--- Source text ---
+ + +
Then I had friends come to visit me from Japan.  They were approached by someone asking for directions and as they tried to read a map - the accomplice slit open their backpacks from behind and robbed them.  On top of that - their suitcases got done over at the airport whilst in the luggage place before being put on the plane.  My friend Seiko had a £10 note that she had been given as a child and kept with the dream of one day being able to visit the UK - ROBBED by some Barcelona baggage handler!


----------



## ChrisFilter (Aug 17, 2011)

Never been, but heard plenty of stories. My Mum punched someone once. Go Mum!

4 men pretending to be police bullied my 85yr old grandparents in an attempt to get them to hand over their passports. My Granddad styled it though


----------



## porno thieving gypsy (Aug 17, 2011)

Spent 3 days there paranoid someone would try something, thankfully no one did!


----------



## Lea (Aug 17, 2011)

Been there 3 times over the last 20 years and have never had any problems. However, almost got pickpocketed getting on to a bus in in Budapest. That's the only time I've ever had any problems during my travels.


----------



## King Biscuit Time (Aug 17, 2011)

Lea said:


> Been there 3 times over the last 20 years and have never had any problems. However, almost got pickpocketed getting on to a bus in in Budapest. That's the only time I've ever had any problems during my travels.
+ + +
--- Material provided ---
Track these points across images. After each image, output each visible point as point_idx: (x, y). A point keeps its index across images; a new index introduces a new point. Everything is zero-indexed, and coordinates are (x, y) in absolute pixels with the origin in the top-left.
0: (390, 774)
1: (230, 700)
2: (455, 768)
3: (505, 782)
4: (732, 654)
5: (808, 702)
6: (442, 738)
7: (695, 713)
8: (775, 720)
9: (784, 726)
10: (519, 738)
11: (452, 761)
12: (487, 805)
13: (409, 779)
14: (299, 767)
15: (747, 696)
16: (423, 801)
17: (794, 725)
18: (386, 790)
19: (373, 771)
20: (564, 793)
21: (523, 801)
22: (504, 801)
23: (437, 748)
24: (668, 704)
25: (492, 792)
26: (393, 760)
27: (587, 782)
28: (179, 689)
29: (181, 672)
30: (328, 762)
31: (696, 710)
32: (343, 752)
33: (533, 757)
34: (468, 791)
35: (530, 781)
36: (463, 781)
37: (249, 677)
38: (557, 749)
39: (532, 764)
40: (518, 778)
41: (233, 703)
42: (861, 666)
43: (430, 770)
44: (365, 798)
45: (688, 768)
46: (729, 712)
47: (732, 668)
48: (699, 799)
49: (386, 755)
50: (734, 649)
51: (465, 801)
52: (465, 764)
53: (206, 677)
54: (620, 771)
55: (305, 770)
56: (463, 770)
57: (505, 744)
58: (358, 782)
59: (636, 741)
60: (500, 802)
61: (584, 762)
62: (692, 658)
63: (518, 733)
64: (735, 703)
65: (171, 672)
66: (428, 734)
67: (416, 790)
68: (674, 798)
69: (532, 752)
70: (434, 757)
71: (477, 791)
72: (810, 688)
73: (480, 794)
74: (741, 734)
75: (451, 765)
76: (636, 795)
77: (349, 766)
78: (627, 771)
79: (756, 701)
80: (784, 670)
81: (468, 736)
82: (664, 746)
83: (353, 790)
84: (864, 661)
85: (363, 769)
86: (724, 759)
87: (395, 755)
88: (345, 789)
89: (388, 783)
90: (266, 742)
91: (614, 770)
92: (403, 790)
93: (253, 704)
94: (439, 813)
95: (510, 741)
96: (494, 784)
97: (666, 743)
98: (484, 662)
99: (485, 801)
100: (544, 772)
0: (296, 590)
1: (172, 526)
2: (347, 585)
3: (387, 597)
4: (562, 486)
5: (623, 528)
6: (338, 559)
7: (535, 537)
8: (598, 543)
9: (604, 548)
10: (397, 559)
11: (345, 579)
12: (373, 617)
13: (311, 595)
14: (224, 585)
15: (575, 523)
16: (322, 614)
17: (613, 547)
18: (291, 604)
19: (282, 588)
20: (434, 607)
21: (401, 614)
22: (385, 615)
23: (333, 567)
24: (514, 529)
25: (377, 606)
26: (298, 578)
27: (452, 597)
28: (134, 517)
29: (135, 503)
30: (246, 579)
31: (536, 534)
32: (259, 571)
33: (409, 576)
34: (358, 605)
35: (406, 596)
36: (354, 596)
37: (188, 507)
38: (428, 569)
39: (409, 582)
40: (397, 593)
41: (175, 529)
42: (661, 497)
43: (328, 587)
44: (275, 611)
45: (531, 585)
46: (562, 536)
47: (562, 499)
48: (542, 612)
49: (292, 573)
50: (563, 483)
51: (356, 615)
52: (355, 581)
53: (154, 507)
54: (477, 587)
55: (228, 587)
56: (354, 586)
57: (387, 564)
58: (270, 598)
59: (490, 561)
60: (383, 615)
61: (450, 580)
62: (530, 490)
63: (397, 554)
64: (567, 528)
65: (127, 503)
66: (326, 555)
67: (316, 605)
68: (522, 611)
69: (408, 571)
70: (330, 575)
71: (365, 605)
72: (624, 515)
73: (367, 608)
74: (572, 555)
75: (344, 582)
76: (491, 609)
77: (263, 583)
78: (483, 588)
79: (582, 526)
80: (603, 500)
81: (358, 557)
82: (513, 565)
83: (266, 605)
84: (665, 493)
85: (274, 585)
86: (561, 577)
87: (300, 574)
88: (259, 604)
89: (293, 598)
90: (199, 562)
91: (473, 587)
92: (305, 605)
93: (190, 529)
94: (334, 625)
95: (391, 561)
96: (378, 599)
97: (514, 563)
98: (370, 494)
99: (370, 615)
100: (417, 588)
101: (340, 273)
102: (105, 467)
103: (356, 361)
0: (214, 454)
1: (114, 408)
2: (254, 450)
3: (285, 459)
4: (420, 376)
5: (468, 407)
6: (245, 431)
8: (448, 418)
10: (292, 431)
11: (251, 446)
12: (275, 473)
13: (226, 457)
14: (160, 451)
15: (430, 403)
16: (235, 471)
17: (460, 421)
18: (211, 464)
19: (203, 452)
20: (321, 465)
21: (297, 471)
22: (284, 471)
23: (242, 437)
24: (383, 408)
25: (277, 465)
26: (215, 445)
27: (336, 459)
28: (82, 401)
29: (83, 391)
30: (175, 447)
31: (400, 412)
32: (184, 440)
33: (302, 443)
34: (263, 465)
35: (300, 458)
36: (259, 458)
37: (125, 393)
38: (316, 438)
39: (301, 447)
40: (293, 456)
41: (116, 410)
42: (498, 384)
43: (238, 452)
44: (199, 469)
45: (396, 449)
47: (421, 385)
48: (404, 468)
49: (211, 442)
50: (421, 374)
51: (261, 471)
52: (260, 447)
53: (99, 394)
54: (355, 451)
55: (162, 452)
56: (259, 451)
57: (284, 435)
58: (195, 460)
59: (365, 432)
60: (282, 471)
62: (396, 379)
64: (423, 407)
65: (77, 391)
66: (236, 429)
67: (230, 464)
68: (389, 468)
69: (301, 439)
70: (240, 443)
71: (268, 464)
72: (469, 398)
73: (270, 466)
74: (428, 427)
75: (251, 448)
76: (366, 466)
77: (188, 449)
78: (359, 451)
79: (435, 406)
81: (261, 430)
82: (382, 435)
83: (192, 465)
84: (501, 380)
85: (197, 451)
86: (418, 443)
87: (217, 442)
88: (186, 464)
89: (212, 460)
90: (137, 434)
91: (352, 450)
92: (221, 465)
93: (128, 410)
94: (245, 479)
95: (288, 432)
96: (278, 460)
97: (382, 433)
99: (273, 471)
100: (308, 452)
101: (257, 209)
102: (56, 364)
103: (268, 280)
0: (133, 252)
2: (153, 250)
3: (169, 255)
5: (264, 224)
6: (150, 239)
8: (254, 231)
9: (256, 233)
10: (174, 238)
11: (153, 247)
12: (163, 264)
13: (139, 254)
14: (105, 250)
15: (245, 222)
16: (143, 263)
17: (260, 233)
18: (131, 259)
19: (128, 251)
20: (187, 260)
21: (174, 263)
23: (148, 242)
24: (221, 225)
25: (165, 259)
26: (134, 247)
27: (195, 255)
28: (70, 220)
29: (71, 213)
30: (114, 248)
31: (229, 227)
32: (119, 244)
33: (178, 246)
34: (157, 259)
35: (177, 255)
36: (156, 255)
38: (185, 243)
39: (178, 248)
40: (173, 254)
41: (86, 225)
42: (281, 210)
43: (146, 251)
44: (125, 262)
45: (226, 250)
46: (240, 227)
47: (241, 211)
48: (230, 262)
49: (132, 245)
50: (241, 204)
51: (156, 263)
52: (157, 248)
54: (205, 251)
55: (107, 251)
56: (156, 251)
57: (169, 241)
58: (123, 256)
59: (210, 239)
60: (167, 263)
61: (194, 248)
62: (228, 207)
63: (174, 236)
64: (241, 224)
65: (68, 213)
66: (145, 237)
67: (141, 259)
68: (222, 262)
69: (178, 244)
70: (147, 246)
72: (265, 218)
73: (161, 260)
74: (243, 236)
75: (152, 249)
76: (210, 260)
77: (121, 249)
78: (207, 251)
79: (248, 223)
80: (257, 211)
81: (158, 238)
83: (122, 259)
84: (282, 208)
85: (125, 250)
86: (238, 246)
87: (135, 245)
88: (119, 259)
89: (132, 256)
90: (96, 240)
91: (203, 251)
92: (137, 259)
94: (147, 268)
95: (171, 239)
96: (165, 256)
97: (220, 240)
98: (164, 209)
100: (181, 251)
+ + +
--- Exercises ---
a: According to the forum thread, what did a Barcelona baggage handler steal from Seiko?
b: Rewrite the forum thread passage starting at "## Lea (Aug" and ending at "Time (Aug 17, 2011)", putting "Prague" in place of "Budapest".

--- Results for each task ---
a: A £10 note she had been given as a child.

b:
## Lea (Aug 17, 2011)

Been there 3 times over the last 20 years and have never had any problems. However, almost got pickpocketed getting on to a bus in in Prague. That's the only time I've ever had any problems during my travels.


----------



## King Biscuit Time (Aug 17, 2011)